Área de Eventos de Costazul receberá as atividades do Espaço AfroJazz, coletivo cultural que promove encontros entre música, artes visuais e moda sustentável

Espaço AfroJazz leva ancestralidade negra ao coração do Festival de Rio das Ostras
Espaço AfroJazz leva ancestralidade negra ao coração do Festival de Rio das Ostras (Foto: Reprodução)

A cultura negra, uma das matrizes que deram origem ao jazz e ao blues, ganhará espaço de destaque durante o Festival de Jazz & Blues de Rio das Ostras. Nos dias 4, 5 e 6 de junho, a partir das 20h, a Área de Eventos de Costazul receberá as atividades do Espaço AfroJazz, coletivo cultural que promove encontros entre música, artes visuais, audiovisual, moda sustentável, empreendedorismo e ancestralidade afro-diaspórica.


A iniciativa reunirá artistas, coletivos, educadores e empreendedores locais em uma programação voltada para a valorização das culturas negras e periféricas. O objetivo é ampliar a representatividade dentro de um dos principais eventos culturais do município e fortalecer a conexão entre o legado histórico do jazz e do blues e as expressões contemporâneas da cultura afro-brasileira.


Reconhecida internacionalmente pelo Festival de Jazz & Blues, Rio das Ostras passa a contar com uma iniciativa que amplia o diálogo entre a música e outras manifestações culturais ligadas à experiência afro-diaspórica. A proposta do Espaço AfroJazz é criar conexões entre arte, educação, sustentabilidade e transformação social, fortalecendo redes criativas e ampliando a visibilidade de artistas e produtores culturais do território.

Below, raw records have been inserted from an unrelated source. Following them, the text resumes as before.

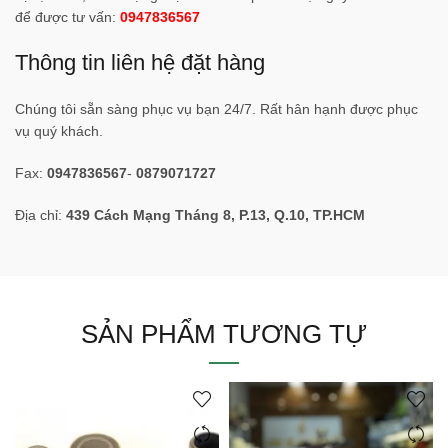
để được tư vấn:
0947836567
Thông tin liên hệ đặt hàng
Chúng tôi sẵn sàng phục vụ bạn 24/7. Rất hân hạnh được phục
vụ quý khách.
Fax:
0947836567
-
0879071727
Địa chỉ:
439 Cách Mạng Tháng 8, P.13, Q.10, TP.HCM
SẢN PHẨM TƯƠNG TỰ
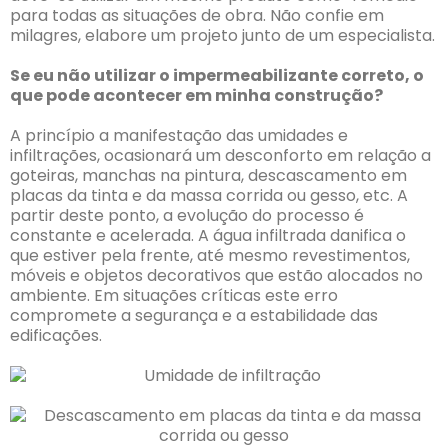
para todas as situações de obra. Não confie em
milagres, elabore um projeto junto de um especialista.
Se eu não utilizar o impermeabilizante correto, o
que pode acontecer em minha construção?
A princípio a manifestação das umidades e
infiltrações, ocasionará um desconforto em relação a
goteiras, manchas na pintura, descascamento em
placas da tinta e da massa corrida ou gesso, etc. A
partir deste ponto, a evolução do processo é
constante e acelerada. A água infiltrada danifica o
que estiver pela frente, até mesmo revestimentos,
móveis e objetos decorativos que estão alocados no
ambiente. Em situações críticas este erro
compromete a segurança e a estabilidade das
edificações.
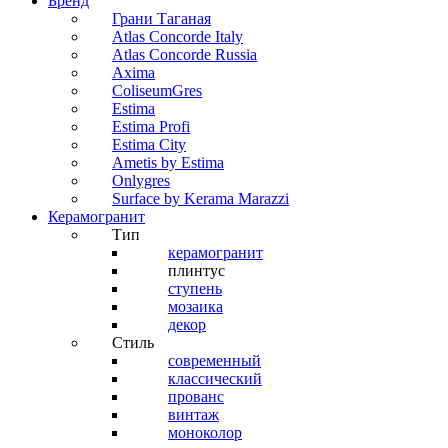
Бренд
Грани Таганая
Atlas Concorde Italy
Atlas Concorde Russia
Axima
ColiseumGres
Estima
Estima Profi
Estima City
Ametis by Estima
Onlygres
Surface by Kerama Marazzi
Керамогранит
Тип
керамогранит
плинтус
ступень
мозаика
декор
Стиль
современный
классический
прованс
винтаж
моноколор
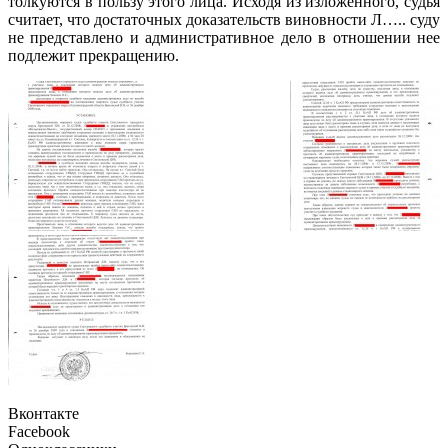
толкуются в пользу этого лица. Исходя из изложенного, судья
считает, что достаточных доказательств виновности Л….. суду
не представлено и административное дело в отношении нее
подлежит прекращению.
Вконтакте
Facebook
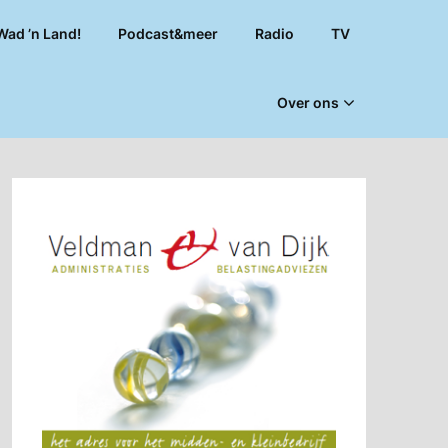
Wad ’n Land!
Podcast&meer
Radio
TV
Over ons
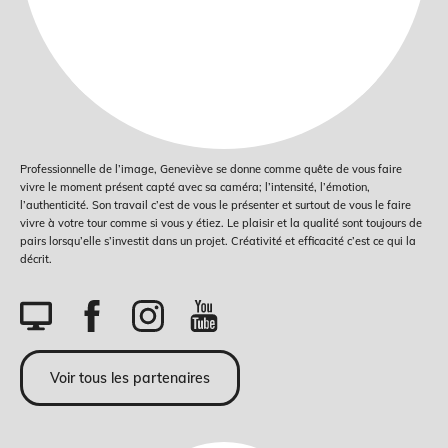
Professionnelle de l’image, Geneviève se donne comme quête de vous faire
vivre le moment présent capté avec sa caméra; l’intensité, l’émotion,
l’authenticité. Son travail c’est de vous le présenter et surtout de vous le faire
vivre à votre tour comme si vous y étiez. Le plaisir et la qualité sont toujours de
pairs lorsqu’elle s’investit dans un projet. Créativité et efficacité c’est ce qui la
décrit.
Voir tous les partenaires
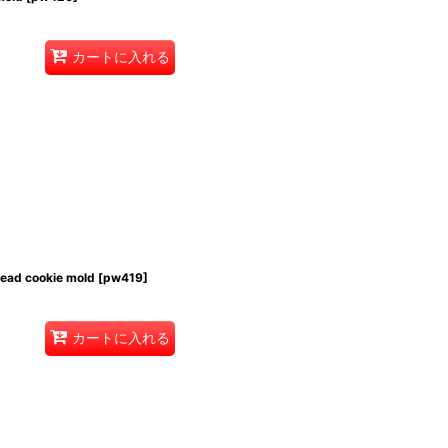
カートに入れる
d cookie mold
[
pw419
]
カートに入れる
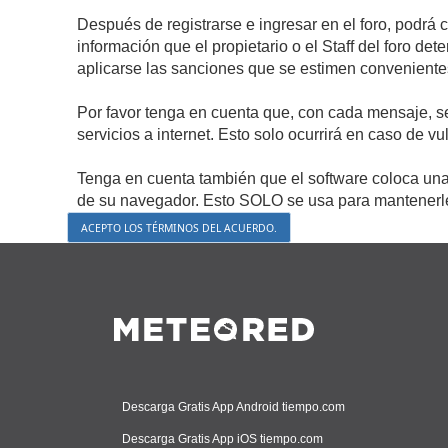
Después de registrarse e ingresar en el foro, podrá 
información que el propietario o el Staff del foro d
aplicarse las sanciones que se estimen conveniente
Por favor tenga en cuenta que, con cada mensaje, s
servicios a internet. Esto solo ocurrirá en caso de v
Tenga en cuenta también que el software coloca una 
de su navegador. Esto SOLO se usa para mantenerle 
Descarga Gratis App Android tiempo.com
Descarga Gratis App iOS tiempo.com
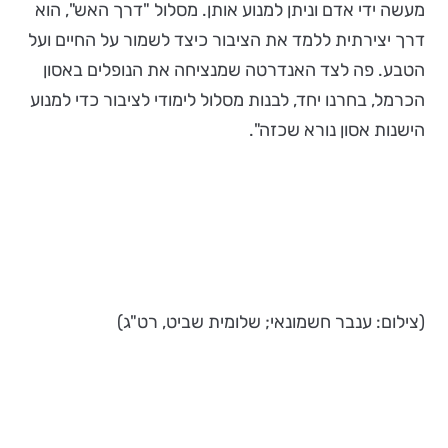
מעשה ידי אדם וניתן למנוע אותן. מסלול "דרך האש", הוא
דרך יצירתית ללמד את הציבור כיצד לשמור על החיים ועל
הטבע. פה לצד האנדרטה שמנציחה את הנופלים באסון
הכרמל, בחרנו יחד, לבנות מסלול לימודי לציבור כדי למנוע
הישנות אסון נורא שכזה".
(צילום: ענבר חשמונאי; שלומית שביט, רט"ג)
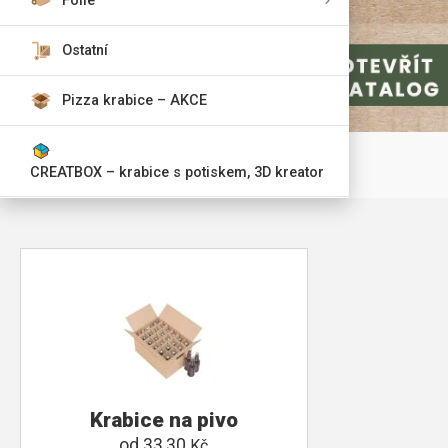
Fólie
Ostatní
Pizza krabice – AKCE
CREATBOX – krabice s potiskem, 3D kreator
Krabice na pivo
od
33,30
Kč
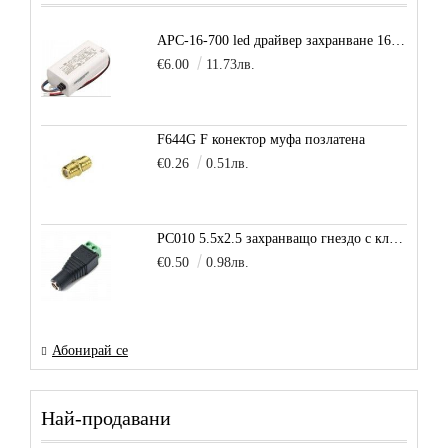
APC-16-700 led драйвер захранване 16.8W 700mA
€6.00
11.73лв.
F644G F конектор муфа позлатена
€0.26
0.51лв.
PC010 5.5x2.5 захранващо гнездо с клема за кабел
€0.50
0.98лв.
Абонирай се
Най-продавани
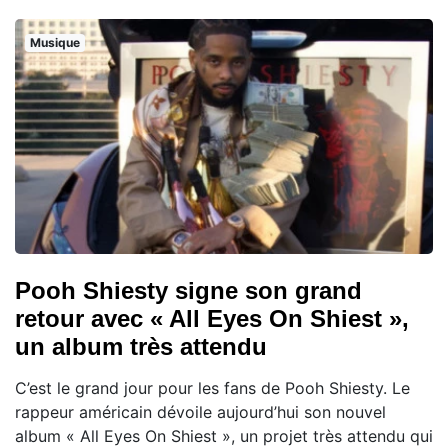
Musique
Pooh Shiesty signe son grand
retour avec « All Eyes On Shiest »,
un album très attendu
C’est le grand jour pour les fans de Pooh Shiesty. Le
rappeur américain dévoile aujourd’hui son nouvel
album « All Eyes On Shiest », un projet très attendu qui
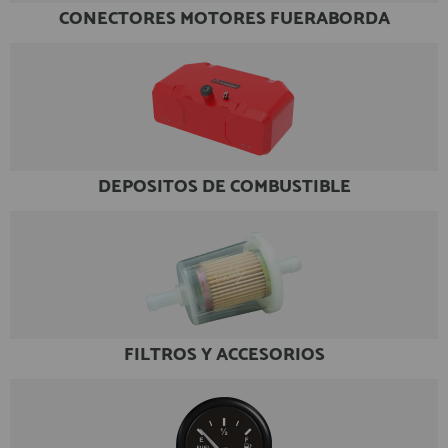
CONECTORES MOTORES FUERABORDA
DEPOSITOS DE COMBUSTIBLE
FILTROS Y ACCESORIOS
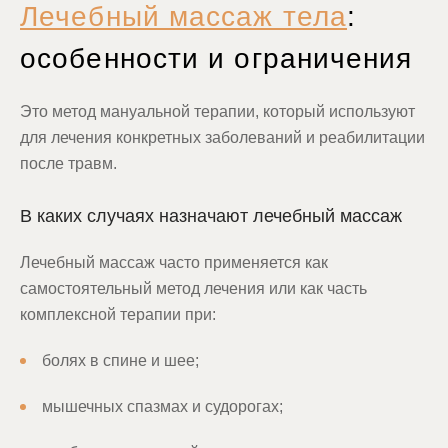
Лечебный массаж тела
:
особенности и ограничения
Это метод мануальной терапии, который используют
для лечения конкретных заболеваний и реабилитации
после травм.
В каких случаях назначают лечебный массаж
Лечебный массаж часто применяется как
самостоятельный метод лечения или как часть
комплексной терапии при:
болях в спине и шее;
мышечных спазмах и судорогах;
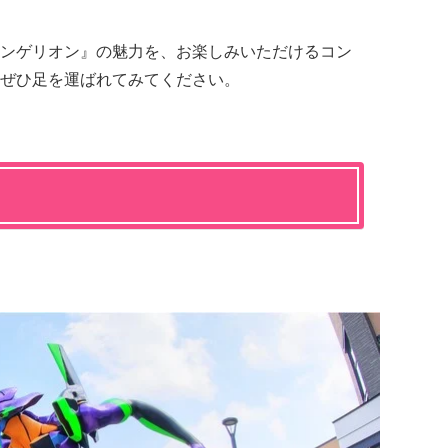
ンゲリオン』の魅力を、お楽しみいただけるコン
ぜひ足を運ばれてみてください。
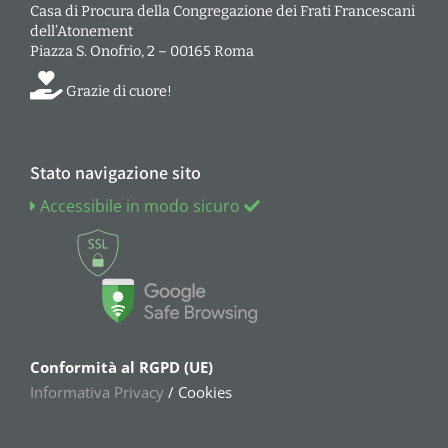
Casa di Procura della Congregazione dei Frati Francescani
dell’Atonement
Piazza S. Onofrio, 2 – 00165 Roma
Grazie di cuore!
Stato navigazione sito
Accessibile in modo sicuro
Conformità al RGPD (UE)
Informativa Privacy
/ Cookies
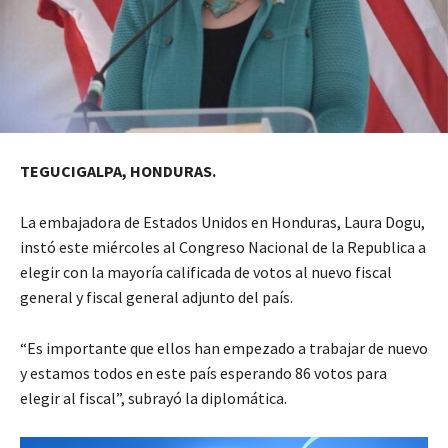
TEGUCIGALPA, HONDURAS.
La embajadora de Estados Unidos en Honduras, Laura Dogu,
instó este miércoles al Congreso Nacional de la Republica a
elegir con la mayoría calificada de votos al nuevo fiscal
general y fiscal general adjunto del país.
“Es importante que ellos han empezado a trabajar de nuevo
y estamos todos en este país esperando 86 votos para
elegir al fiscal”, subrayó la diplomática.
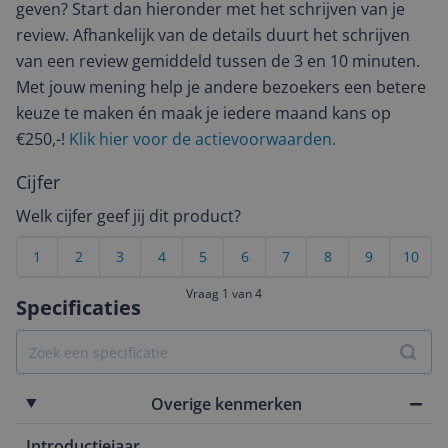
geven? Start dan hieronder met het schrijven van je
review. Afhankelijk van de details duurt het schrijven
van een review gemiddeld tussen de 3 en 10 minuten.
Met jouw mening help je andere bezoekers een betere
keuze te maken én maak je iedere maand kans op
€250,-!
Klik hier voor de actievoorwaarden.
Cijfer
Welk cijfer geef jij dit product?
1
2
3
4
5
6
7
8
9
10
Vraag 1 van 4
Specificaties
Overige kenmerken
Introductiejaar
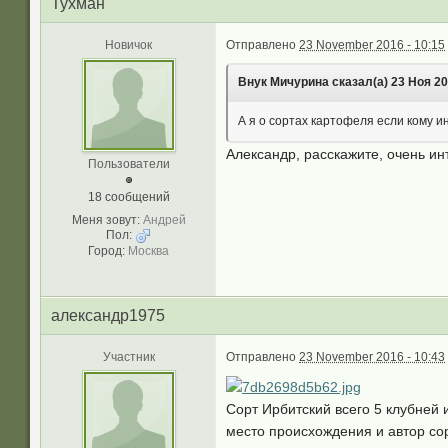
Тухман
Новичок
Отправлено
23 November 2016 - 10:15
Внук Мичурина сказал(а) 23 Ноя 201
А я о сортах картофеля если кому ин
Александр, расскажите, очень ин
Пользователи
18 сообщений
Меня зовут:
Андрей
Пол:
Город:
Москва
александр1975
Участник
Отправлено
23 November 2016 - 10:43
Сорт Ирбитский всего 5 клубней и
место происхождения и автор сор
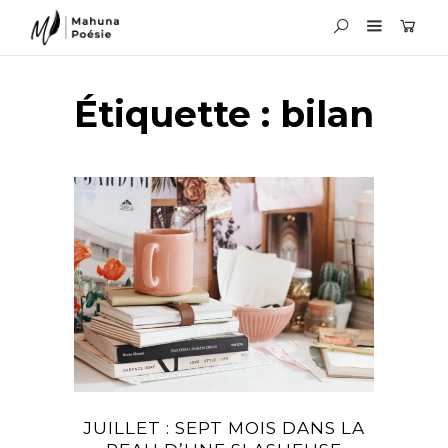
Étiquette :
bilan
JUILLET : SEPT MOIS DANS LA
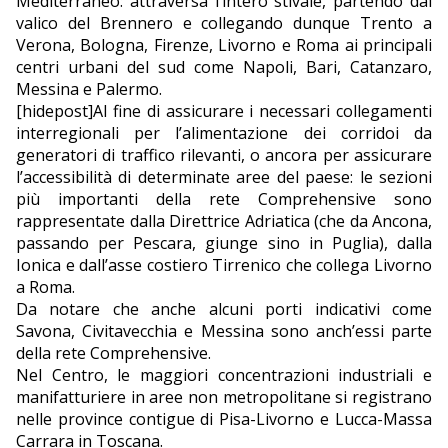
Mediterraneo: attraversa l’intero stivale, partendo dal
valico del Brennero e collegando dunque Trento a
EDITORIALI
Verona, Bologna, Firenze, Livorno e Roma ai principali
centri urbani del sud come Napoli, Bari, Catanzaro,
Messina e Palermo.
[hidepost]Al fine di assicurare i necessari collegamenti
interregionali per l’alimentazione dei corridoi da
generatori di traffico rilevanti, o ancora per assicurare
l’accessibilità di determinate aree del paese: le sezioni
più importanti della rete Comprehensive sono
rappresentate dalla Direttrice Adriatica (che da Ancona,
passando per Pescara, giunge sino in Puglia), dalla
Ionica e dall’asse costiero Tirrenico che collega Livorno
a Roma.
Da notare che anche alcuni porti indicativi come
Savona, Civitavecchia e Messina sono anch’essi parte
della rete Comprehensive.
Nel Centro, le maggiori concentrazioni industriali e
manifatturiere in aree non metropolitane si registrano
nelle province contigue di Pisa-Livorno e Lucca-Massa
Carrara in Toscana.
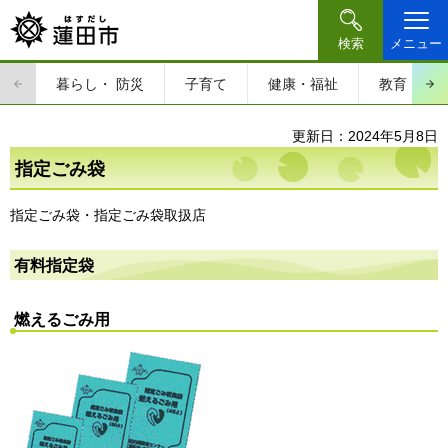
検索
メニュー
暮らし・
防災
子育て
健康・福祉
教育・文
更新日：2024年5月8日
指定ごみ袋
指定ごみ袋・指定ごみ袋取扱店
有料指定袋
燃えるごみ用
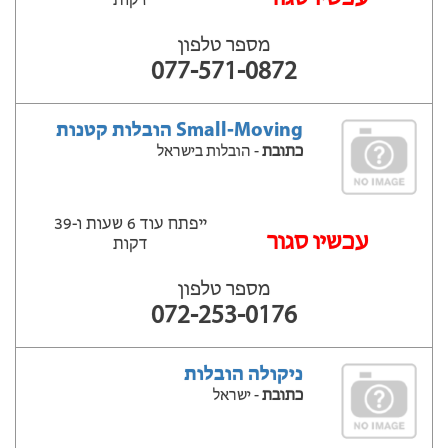
דקות
מספר טלפון
077-571-0872
Small-Moving הובלות קטנות
כתובת
- הובלות בישראל
ייפתח עוד 6 שעות ‫ו-39
‫עכשיו סגור
דקות
מספר טלפון
072-253-0176
ניקולה הובלות
כתובת
- ישראל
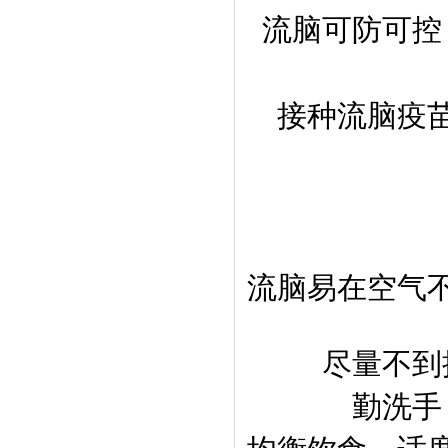
流脑可防可控
接种流脑疫
流脑易在空气
尽量不到
勤洗手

Inspirado nas raízes afro-diaspóricas que influenciaram diretamente o surgimento do jazz e do blues nos Estados Unidos, o Espaço AfroJazz propõe uma ocupação cultural baseada na memória, na identidade e na criação coletiva. O projeto busca aproximar o público de diferentes linguagens artísticas, promovendo experiências que dialogam com resistência, liberdade e pertencimento.


“O AfroJazz nasce para fortalecer encontros e ampliar narrativas negras na cena cultural da cidade”, afirma a artista visual e produtora cultural Cláudia Falcão.

Além da programação artística, o espaço também funcionará como vitrine para iniciativas ligadas à economia criativa e ao empreendedorismo cultural. A proposta inclui ações voltadas para o reaproveitamento têxtil, produção artesanal, audiovisual, ilustração, artes visuais e formação cultural.


Para a professora Guilhermina, participante da iniciativa, a presença do coletivo no festival representa um movimento de reconhecimento e valorização histórica. “Falar de jazz e blues é também falar das contribuições da população negra para a cultura mundial”, destaca.